Ella le había tomado la cara entre las manos y lo miraba a los ojos con intensidad. Tenía los labios entreabiertos y respiraba con dificultad y él sintió el calor más intenso que el fuego dentro de él. 


No sabía qué hacer. Levantó las manos para apartar las de ella, pero en lugar de eso se encontró presionando sus manos contra su cara.


Pedro —dijo ella, pasándose la lengua por los labios resecos para humedecerlos.

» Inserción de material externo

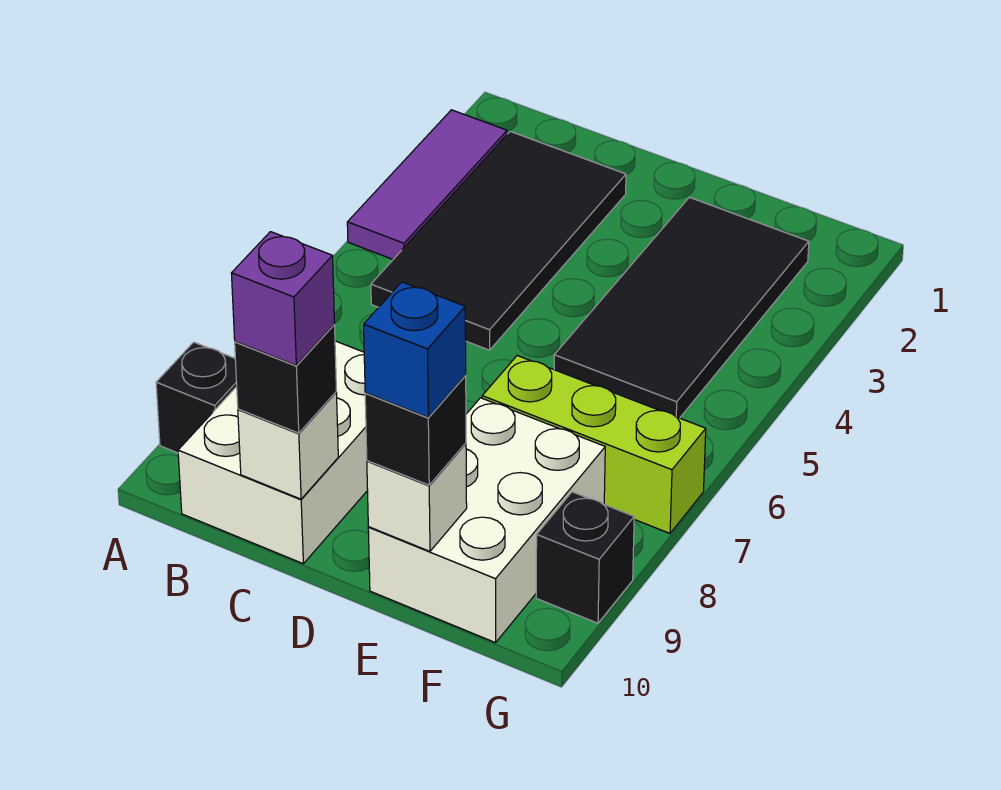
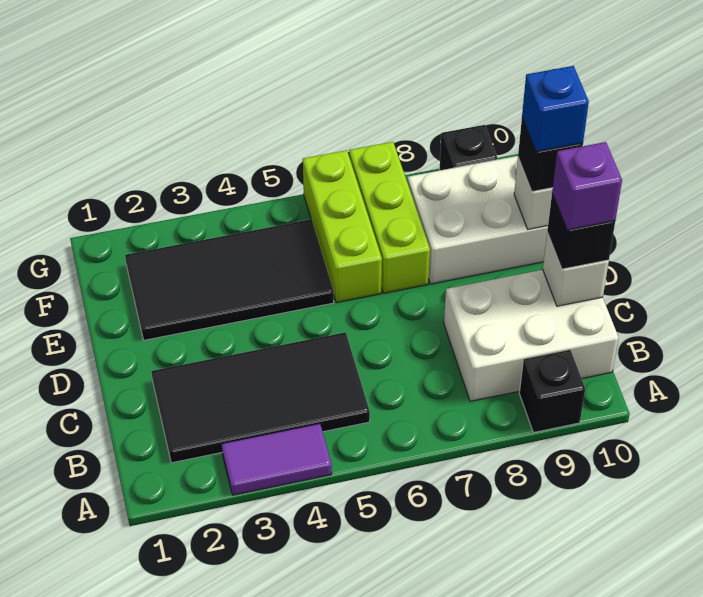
purple 1x3 tile [347,110,507,259] -> purple 1x2 tile [221,424,332,495]
none -> lime 1x3 brick [303,150,382,303]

Francisco Morgan recuperó el sentido. En su cara se veía con claridad que no entendía cómo no estaba muerto. A su lado, una enorme viga todavía humeaba.


—¿Está bien, señor Morgan?


—Sí. Gracias a él —dijo, todavía incrédulo—. Paula, ¿qué estabas haciendo tú aquí?


—Hemos venido a ayudar.


—Todos esos hombres… —dijo mirando alrededor—. ¿Son de tu refugio?


—¿Por qué?


—Somos vecinos —dijo Pedro, al pararse con dificultad y ayudar a levantarse al granjero—. Será mejor que vayas a que Sebastian te eche un vistazo.


El granjero se fue y Paula miró los numerosos agujeros quemados en la camisa de Pedro.


—¿Estás seguro de que estás bien?


—Paula, estoy bien.


En ese momento se acercó el jefe de los bomberos, con la cara llena de polvo, agotado, pero feliz.


—Quiero darles las gracias. Si no hubiera sido por ustedes, estoy seguro de que hubiéramos perdido la casa. 


El granjero apareció detrás de él, ruborizado y sin saber qué hacer.


—Quiero decirles algo. Mi mujer dice que soy tan terco como una mula y puede que sea cierto.  Pero sé reconocer cuando me he equivocado. Y estaba equivocado sobre ustedes, lo siento. Y me alegro de que sean mis vecinos.


Se dio la vuelta y fue hacia la casa, como si estuviera avergonzado. Todos los hombres del refugio parecían cansados, pero satisfechos consigo mismos. Sabían que hicieron algo bueno, que habían respondido cuando se les necesitaba, gracias al empujoncito de Pedro.


Recogieron las palas y subieron en la camioneta para regresar a casa. Mientras todos iban a lavarse, Paula y Sara prepararon la cena.